Casey Karst, Program Manager II; Data Systems, announced in a post that "PolyBase in SQL Server 2016 and later can connect to Hadoop clusters with the hadoop.rpc.protection configuration set to Integrity, Privacy or Authentication."
Supporting this configuration allows PolyBase to connect and query Hadoop clusters that have wire encryption turned on. This enables a secure connection between Hadoop and SQL Server; as well as, among the Hadoop Data Nodes.
To connect to a Hadoop cluster with the hadoop.rpc.protection set to privacy or integrity, user will need to alter the core-site.xml file that is installed with PolyBase. This file is generally found at C:\ProgramFiles\MicrosoftSQLServer\MSSQL13.MSSQLSERVER\MSSQL\Binn\Polybase\Hadoop\conf.
Users are required to add a new property with the name hadoop.rpc.protection that is set to a a value of either privacy or integrity, so as to utilize this new configuration.

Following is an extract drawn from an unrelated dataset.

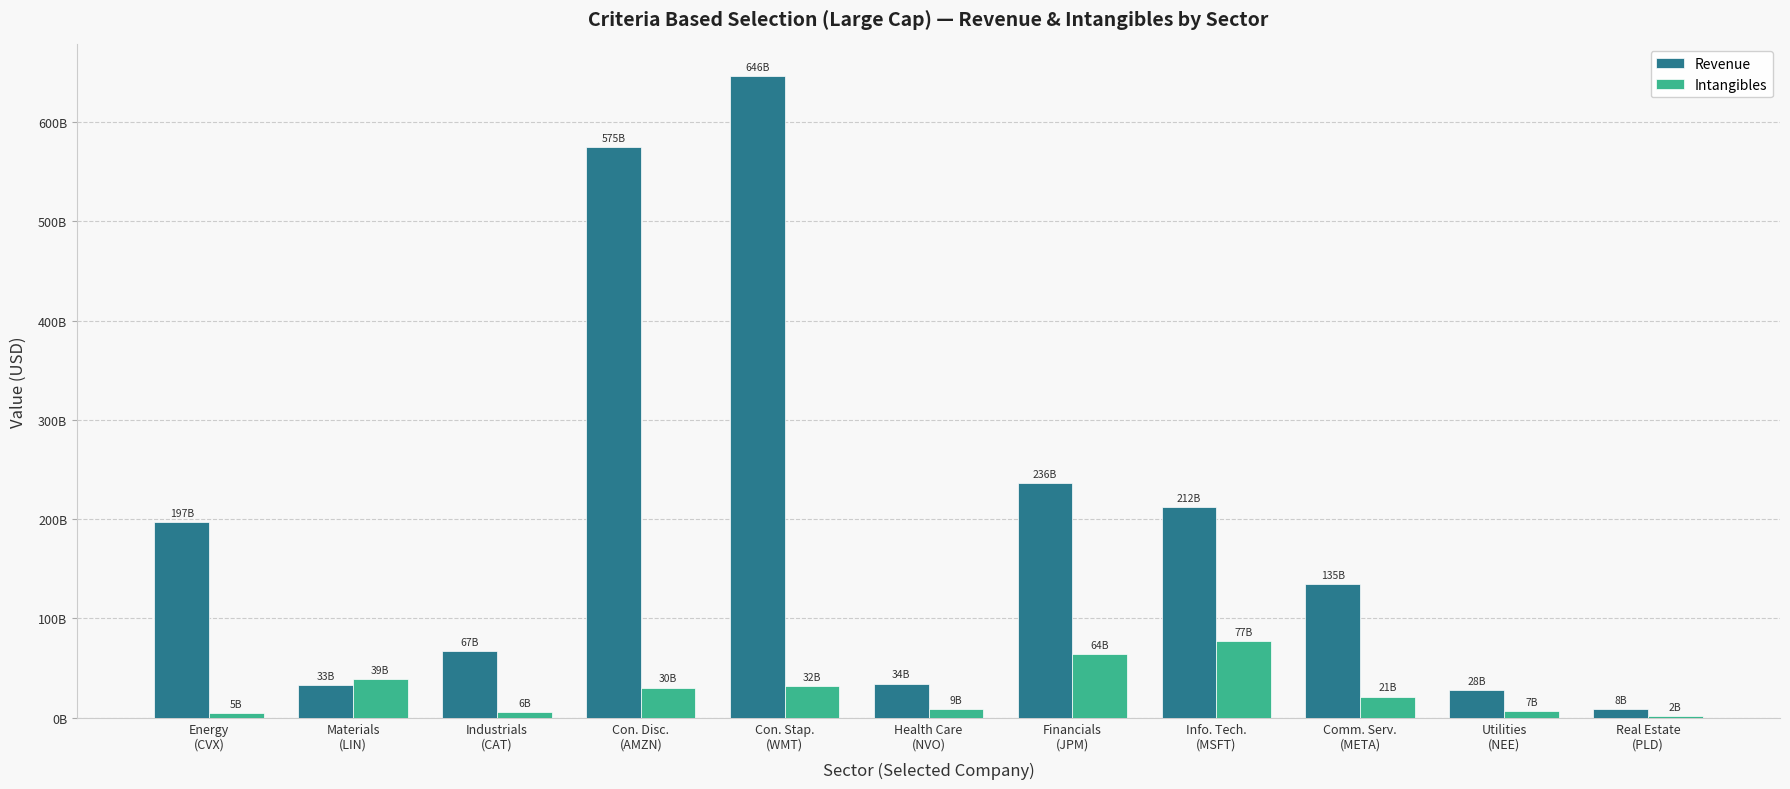

Are the bars horizontal?

No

"These values must match the hadoop.rpc.protection configuration on your Hadoop cluster.
- <!-- RPC Encryption information, PLEASE FILL VALUE IN ACCORDING TO HADOOP CLUSTER CONFIG -->
- <property>
- <name>hadoop.rpc.protection</name>
- <value>privacy</value>
- </property>
When changing XML files it is important to ensure that input value is correct and maintain the validity of the XML file format. If the changes are invalid, PolyBase will not run."
Casey informed that this functionality is available by default in all SQL Server installations that currently have PolyBase installed, so it does not require a fresh update. However, currently, the functionality is not available in Azure SQL Data Warehouse, Azure SQL Database, or Analytics Platform System.